> [ARTICLE]
* * *
Your WIFE Needs: YOUR HELP
"Two are better than one, because they have a good return for their work: If [a homeschooling wife] falls down, [her husband] can help [her] up. But pity the [homeschooling mom] who falls and has no one to help [her] up!"
* ECCLESIASTES 4:9–10
WHAT I PICTURED when we decided to home-school was a whole lot prettier than it actually is. I envisioned my children sitting quietly at wooden school desks while my wife taught them. They would start the day in prayer, read wonderful literature, and cut pumpkins out of orange construction paper.
With me as the principal (which meant that I didn't have to do anything), I'd be a respected figurehead and receive an occasional progress report. Most of the time, I would reign from my office.
At the end of each workday, I would return home to a spotless house, where my wife would stop in the midst of the home-cooked meal preparation to greet me. The children would run to hug their old man, and I would sit around basking in the glory of the thought that "we" were preparing our children for the real world.
Then, reality hit. I realized that there was a lot of work for me, too! I thought it was "a wife thing" and that my life would stay pretty normal. Now I know that the only way to make it work is for it to be "a husband and wife thing." And now it's clear that my life is anything but normal.
It's not realistic to assume that every husband can help teach his children, but that doesn't let you off the hook. There is no reason why you can't be involved in the teaching and training of your children. Remember, it's not just your wife's job.
There are certain subjects that are easier for you to teach than they are for your wife. In my house, I'm the creative one, and my wife is the methodical number cruncher. She doesn't like crafts, but I do. So I do a craft with the kids every once in a while. She likes English, literature, and math. She teaches those subjects since I can barely count with my fingers and toes.
* * *
> [SUPPLIED DATA]
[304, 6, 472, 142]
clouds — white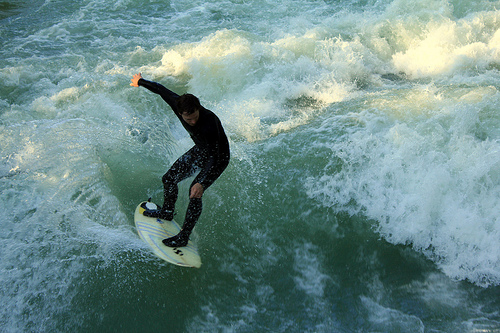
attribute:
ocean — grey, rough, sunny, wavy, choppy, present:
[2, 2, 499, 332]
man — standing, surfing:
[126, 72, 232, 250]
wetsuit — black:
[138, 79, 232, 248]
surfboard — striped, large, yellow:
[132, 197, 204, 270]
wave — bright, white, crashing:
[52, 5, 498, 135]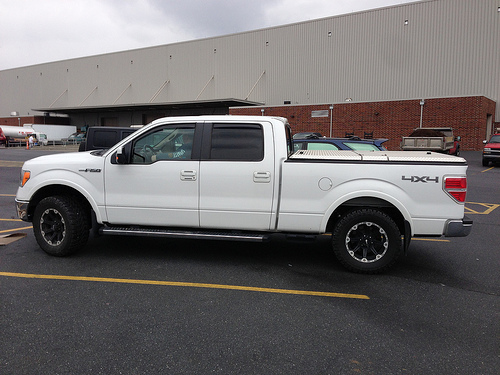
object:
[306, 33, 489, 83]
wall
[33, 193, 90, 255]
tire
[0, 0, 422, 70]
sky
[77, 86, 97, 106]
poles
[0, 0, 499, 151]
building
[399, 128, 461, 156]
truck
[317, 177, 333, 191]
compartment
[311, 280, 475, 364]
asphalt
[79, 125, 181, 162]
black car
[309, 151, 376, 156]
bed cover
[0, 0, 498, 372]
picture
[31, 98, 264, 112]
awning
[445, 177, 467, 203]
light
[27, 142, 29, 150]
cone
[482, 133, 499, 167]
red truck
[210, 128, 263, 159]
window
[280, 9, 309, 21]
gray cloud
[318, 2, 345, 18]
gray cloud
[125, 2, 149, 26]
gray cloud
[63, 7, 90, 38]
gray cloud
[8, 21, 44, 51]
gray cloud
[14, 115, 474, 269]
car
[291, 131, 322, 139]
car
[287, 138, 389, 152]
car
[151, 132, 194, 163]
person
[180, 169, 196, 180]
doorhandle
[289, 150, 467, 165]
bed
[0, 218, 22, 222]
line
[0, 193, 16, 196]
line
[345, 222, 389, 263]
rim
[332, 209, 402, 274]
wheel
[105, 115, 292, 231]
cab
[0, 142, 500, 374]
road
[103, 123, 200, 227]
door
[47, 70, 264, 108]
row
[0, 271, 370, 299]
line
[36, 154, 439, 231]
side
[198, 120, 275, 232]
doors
* * *
> [WORK TO BE COMPLETED] In the homeschooling piece, which subjects does the writer's wife teach? The records have nothing to do with the homeschooling piece.

> [CORRECT OUTPUT] She teaches English, literature, and math.